SpotifyがミスによりKubernetesの本番クラスタを二度も削除。しかし顧客へのサービスにほとんど影響しなかったのはなぜか?(2/2 ページ)
「KubeCon+CloudNativeCon Europe 2019」の基調講演をレポートする。音楽配信サービス「Spotify」運営元は、ミスによりKubernetesの本番クラスタを二度も削除してしまった。だが、顧客へのサービスにほとんど影響しなかった。それはなぜか?
計画的に障害に備えよ
なぜこういったことが可能だったのか? われわれは計画的に障害に備えており、またKubernetesのような複雑なインフラへの移行は徐々に行っており、しかも社内には積極的に学ぶカルチャーが存在していたためだ。
具体的には、Spotifyにおいて当時Kubernetesの利用はまだβ段階であったため、各チームには全面的なKubernetesへの移行ではなく、部分的な移行を推奨していた。

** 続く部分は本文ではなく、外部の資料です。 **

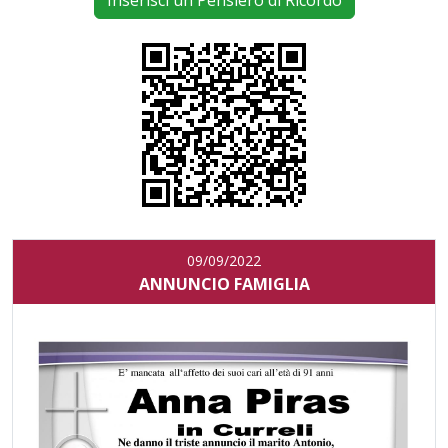
Inserisci un Pensiero di Ricordo
09/09/2022
ANNUNCIO FAMIGLIA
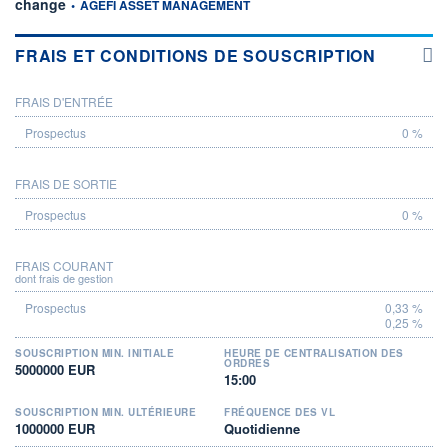
information fournie par
change
•
AGEFI ASSET MANAGEMENT
FRAIS ET CONDITIONS DE SOUSCRIPTION
FRAIS D'ENTRÉE
PROSPECTUS
0 %
FRAIS DE SORTIE
0 %
FRAIS COURANT
dont frais de gestion
0,33 %
0,25 %
SOUSCRIPTION MIN. INITIALE
HEURE DE CENTRALISATION DES
ORDRES
5000000 EUR
15:00
SOUSCRIPTION MIN. ULTÉRIEURE
FRÉQUENCE DES VL
1000000 EUR
Quotidienne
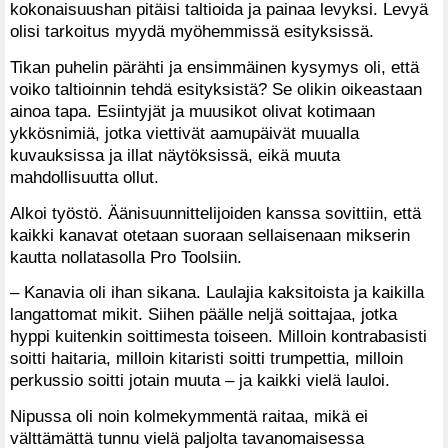
kokonaisuushan pitäisi taltioida ja painaa levyksi. Levyä
olisi tarkoitus myydä myöhemmissä esityksissä.
Tikan puhelin pärähti ja ensimmäinen kysymys oli, että
voiko taltioinnin tehdä esityksistä? Se olikin oikeastaan
ainoa tapa. Esiintyjät ja muusikot olivat kotimaan
ykkösnimiä, jotka viettivät aamupäivät muualla
kuvauksissa ja illat näytöksissä, eikä muuta
mahdollisuutta ollut.
Alkoi työstö. Äänisuunnittelijoiden kanssa sovittiin, että
kaikki kanavat otetaan suoraan sellaisenaan mikserin
kautta nollatasolla Pro Toolsiin.
– Kanavia oli ihan sikana. Laulajia kaksitoista ja kaikilla
langattomat mikit. Siihen päälle neljä soittajaa, jotka
hyppi kuitenkin soittimesta toiseen. Milloin kontrabasisti
soitti haitaria, milloin kitaristi soitti trumpettia, milloin
perkussio soitti jotain muuta – ja kaikki vielä lauloi.
Nipussa oli noin kolmekymmentä raitaa, mikä ei
välttämättä tunnu vielä paljolta tavanomaisessa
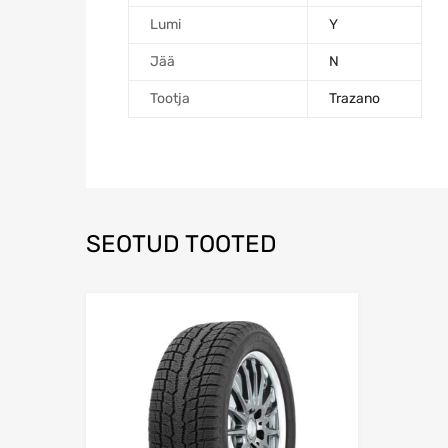
Lumi
Y
Jää
N
Tootja
Trazano
SEOTUD TOOTED
Lisa võrdlusesse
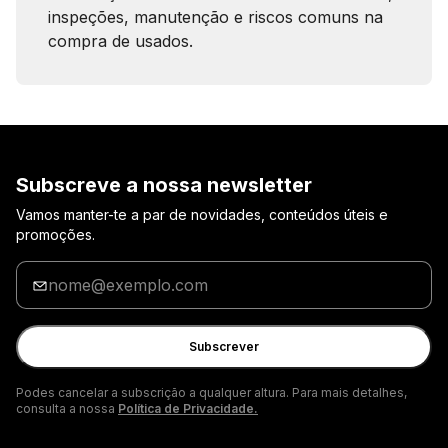
inspeções, manutenção e riscos comuns na
compra de usados.
Subscreve a nossa newsletter
Vamos manter-te a par de novidades, conteúdos úteis e
promoções.
Insira
o
seu
email
Subscrever
Podes cancelar a subscrição a qualquer altura. Para mais detalhes,
consulta a nossa
Política de Privacidade.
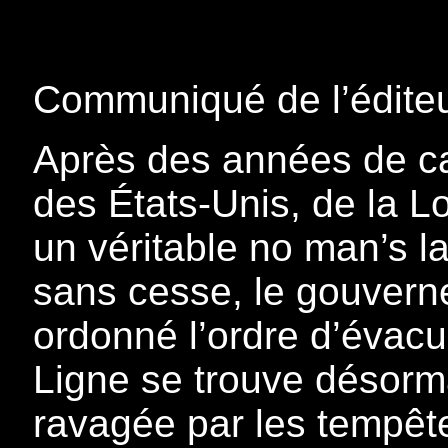
Communiqué de l’éditeu
Après des années de ca
des États-Unis, de la L
un véritable no man’s l
sans cesse, le gouverne
ordonné l’ordre d’évacu
Ligne se trouve désorm
ravagée par les tempête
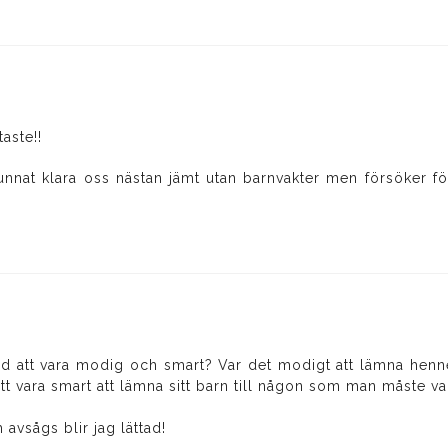
aste!!
unnat klara oss nästan jämt utan barnvakter men försöker fö
ed att vara modig och smart? Var det modigt att lämna hen
tt vara smart att lämna sitt barn till någon som man måste var
avsågs blir jag lättad!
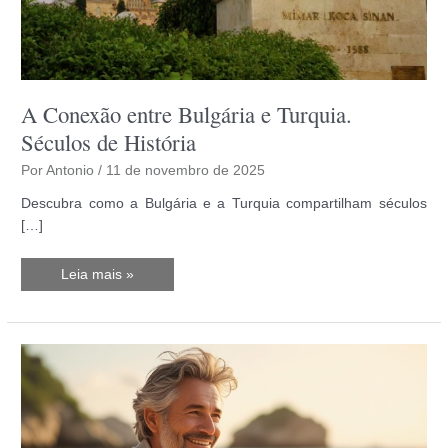
A Conexão entre Bulgária e Turquia.
Séculos de História
Por
Antonio
/
11 de novembro de 2025
Descubra como a Bulgária e a Turquia compartilham séculos
[…]
A
Leia mais »
Conexão
entre
Bulgária
e
Turquia.
Séculos
de
História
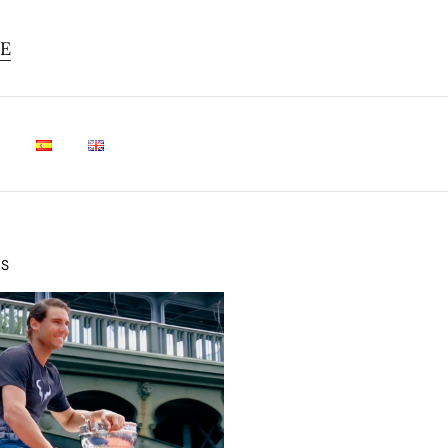
TE
OS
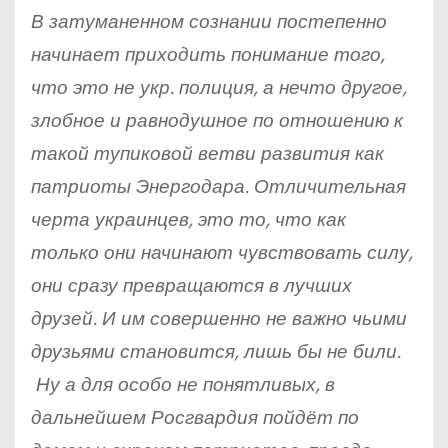
В затуманенном сознании постепенно
начинает приходить понимание того,
что это не укр. полиция, а нечто другое,
злобное и равнодушное по отношению к
такой тупиковой ветви развития как
патриоты Энергодара. Отличительная
черта украинцев, это то, что как
только они начинают чувствовать силу,
они сразу превращаются в лучших
друзей. И им совершенно не важно чьими
друзьями становится, лишь бы не били.
Ну а для особо не понятливых, в
дальнейшем Росгвардия пойдёт по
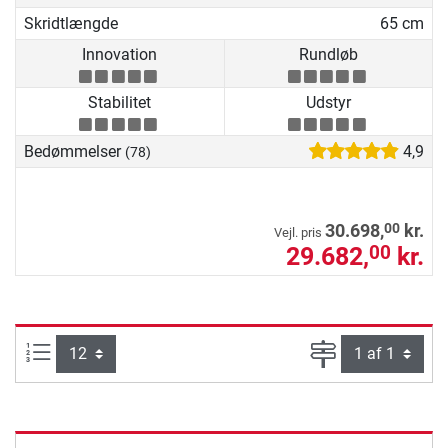
Skridtlængde
65 cm
Innovation
Rundløb
Stabilitet
Udstyr
Bedømmelser
4,9
(78)
00
30.698,
kr.
Vejl. pris
29.682,
kr.
00
Artikel pr. side:
Side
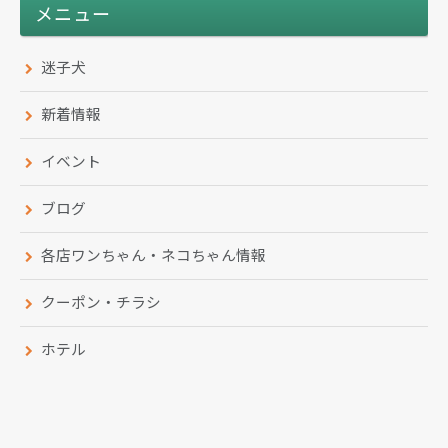
メニュー
迷子犬
新着情報
イベント
ブログ
各店ワンちゃん・ネコちゃん情報
クーポン・チラシ
ホテル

さらにサービスディスカバリ機構はKubernetesのものではなく社内のものを使ってPodのIPアドレスを指していたため、Kubernetesクラスタが失われたときにはそのIPアドレスを削除してサービスディスカバリを再起動することにより、すぐに非Kubernetesのインスタンスへのフェイルオーバーが可能となった。
まとめ
大事なことは、障害に備えてクラスタをちゃんとバックアップしておくこと。リストアのテストをしていないバックアップは、バックアップの意味を成していない。
そしてインフラのコード化を進めること。ただし新しいツールの導入は徐々に行うこと。
さまざまな状況を想定した複数のディザスターリカバリーテストを行うこと。
社内には、失敗したときに人を責めるのではなく、そこから学ぶという文化を創ること。私がクラスタを削除したときでさえ、Spotifyのチームは私をサポートしてくれた。
そしてようやく先週から、われわれもサービス全体をKubernetesへ移行する準備ができて、その作業を進め始めたところだ。